Dans les faits, une partie des commissions basées sur des paiements ne provenaient pas de Wirecard mais de prétendus tiers en Asie et dans la région du Golfe, qui avaient une licence pour opérer.  Or, « il n'y avait en réalité aucun revendeur mis en relation par ces partenaires » et donc aucun chiffre d'affaires tangible, selon l'acte d'accusation. Wirecard a pu cependant se financer des années durant, pour combler ses pertes réelles.

Retentissement politique

Au delà de l'aspect financier, l'affaire a, également, eu un retentissement politique en ce qu'elle a révélé les lacunes du superviseur allemand des marchés financiers (BaFin), placé sous la tutelle du ministère des Finances, et du cabinet d'audit comptable, la multinationale EY. Ce dernier, incapable de déceler la fraude dans les comptes de Wirecard qu'il auditait, a vu sa réputation ternie. Acculée, l'autorité des marchés financiers allemande s'est excusée de n'avoir « pas su empêcher » ce « désastre complet » après avoir soutenu le cours de Bourse de Wirecard lors des premières révélations du Financial Times« La politique doit s'assurer que la supervision fonctionne », or « il y a eu des carences », estime ainsi Volker Brühl, professeur au Center for Financial Studies à Francfort. Personne n'était prêt à « admettre que des fraudeurs étaient à l'œuvre chez Wirecard », explique-t-il à l'AFP.
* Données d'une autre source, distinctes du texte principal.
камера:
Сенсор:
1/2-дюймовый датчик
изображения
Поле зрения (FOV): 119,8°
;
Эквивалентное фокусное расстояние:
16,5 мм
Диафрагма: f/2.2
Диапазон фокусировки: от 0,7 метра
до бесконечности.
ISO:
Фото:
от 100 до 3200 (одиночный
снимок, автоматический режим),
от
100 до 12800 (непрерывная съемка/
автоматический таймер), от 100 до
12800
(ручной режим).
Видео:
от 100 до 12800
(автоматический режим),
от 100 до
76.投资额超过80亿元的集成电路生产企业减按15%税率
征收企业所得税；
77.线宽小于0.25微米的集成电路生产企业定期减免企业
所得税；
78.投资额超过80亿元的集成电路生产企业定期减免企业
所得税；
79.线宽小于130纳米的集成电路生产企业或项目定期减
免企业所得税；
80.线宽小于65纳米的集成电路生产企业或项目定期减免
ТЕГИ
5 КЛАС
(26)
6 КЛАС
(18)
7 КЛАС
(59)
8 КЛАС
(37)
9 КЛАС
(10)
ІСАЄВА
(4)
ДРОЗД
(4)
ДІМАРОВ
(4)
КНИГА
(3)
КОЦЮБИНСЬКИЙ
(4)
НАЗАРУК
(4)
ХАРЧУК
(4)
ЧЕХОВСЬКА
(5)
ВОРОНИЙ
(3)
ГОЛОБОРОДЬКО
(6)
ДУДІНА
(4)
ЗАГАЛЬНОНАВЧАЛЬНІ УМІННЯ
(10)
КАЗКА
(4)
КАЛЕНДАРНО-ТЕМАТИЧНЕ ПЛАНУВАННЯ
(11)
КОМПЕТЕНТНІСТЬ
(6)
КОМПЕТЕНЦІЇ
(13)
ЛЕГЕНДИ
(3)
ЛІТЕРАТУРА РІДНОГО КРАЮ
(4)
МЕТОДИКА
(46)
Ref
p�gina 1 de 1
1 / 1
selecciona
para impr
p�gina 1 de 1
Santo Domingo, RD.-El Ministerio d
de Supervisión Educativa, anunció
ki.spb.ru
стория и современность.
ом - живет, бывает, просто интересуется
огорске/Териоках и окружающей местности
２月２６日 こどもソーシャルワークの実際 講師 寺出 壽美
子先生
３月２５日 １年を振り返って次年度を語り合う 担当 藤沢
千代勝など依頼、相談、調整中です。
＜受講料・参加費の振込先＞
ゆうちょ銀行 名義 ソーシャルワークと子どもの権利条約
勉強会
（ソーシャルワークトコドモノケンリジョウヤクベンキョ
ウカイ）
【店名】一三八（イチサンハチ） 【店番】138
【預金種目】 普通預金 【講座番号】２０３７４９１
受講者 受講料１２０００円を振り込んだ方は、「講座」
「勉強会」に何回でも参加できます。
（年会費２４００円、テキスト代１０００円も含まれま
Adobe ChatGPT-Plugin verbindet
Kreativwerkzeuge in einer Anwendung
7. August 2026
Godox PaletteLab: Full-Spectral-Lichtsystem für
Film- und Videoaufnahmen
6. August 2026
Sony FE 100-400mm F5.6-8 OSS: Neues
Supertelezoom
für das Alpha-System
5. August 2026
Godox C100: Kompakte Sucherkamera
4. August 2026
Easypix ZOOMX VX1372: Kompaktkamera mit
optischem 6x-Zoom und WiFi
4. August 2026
D'autant que plusieurs personnalités du monde politique se sont affichées à ses côtés dont l'ancienne chancelière Angela Merkel, qui s'était rendue en Chine accompagnée de l'ex-PDG de Wirecard en septembre 2019. Elle a d'ailleurs admis un « scandale sans équivalent dans le monde de la finance » qui constitue « un signal d'alarme montrant que nous avons besoin de davantage de contrôle ». En avril 2021, elle s'était défendu d'avoir réservé un « traitement spécial" à Wirecard et de l'avoir promue lors du voyage officiel en Chine. « Wirecard n'a eu droit à aucun traitement spécial », avait-elle affirmé lors d'une audition devant la commission parlementaire enquêtant sur ce scandale. Assurant que « malgré tous les articles de presse, il n'y avait aucune raison à l'époque de supposer qu'il y avait de graves irrégularités chez Wirecard », la dirigeante de l'époque avait toutefois admis qu'elle n'avait « pas suivi » les révélations du FT. De son côté, Olaf Scholz avait été mis en cause par l'opposition pour avoir, lui aussi, eu vent des enquêtes en cours contre Wirecard mais n'avoir pas réagi plus tôt. La commission d'enquête parlementaire n'a toutefois pas réussi toutefois à pointer la responsabilité des gouvernants.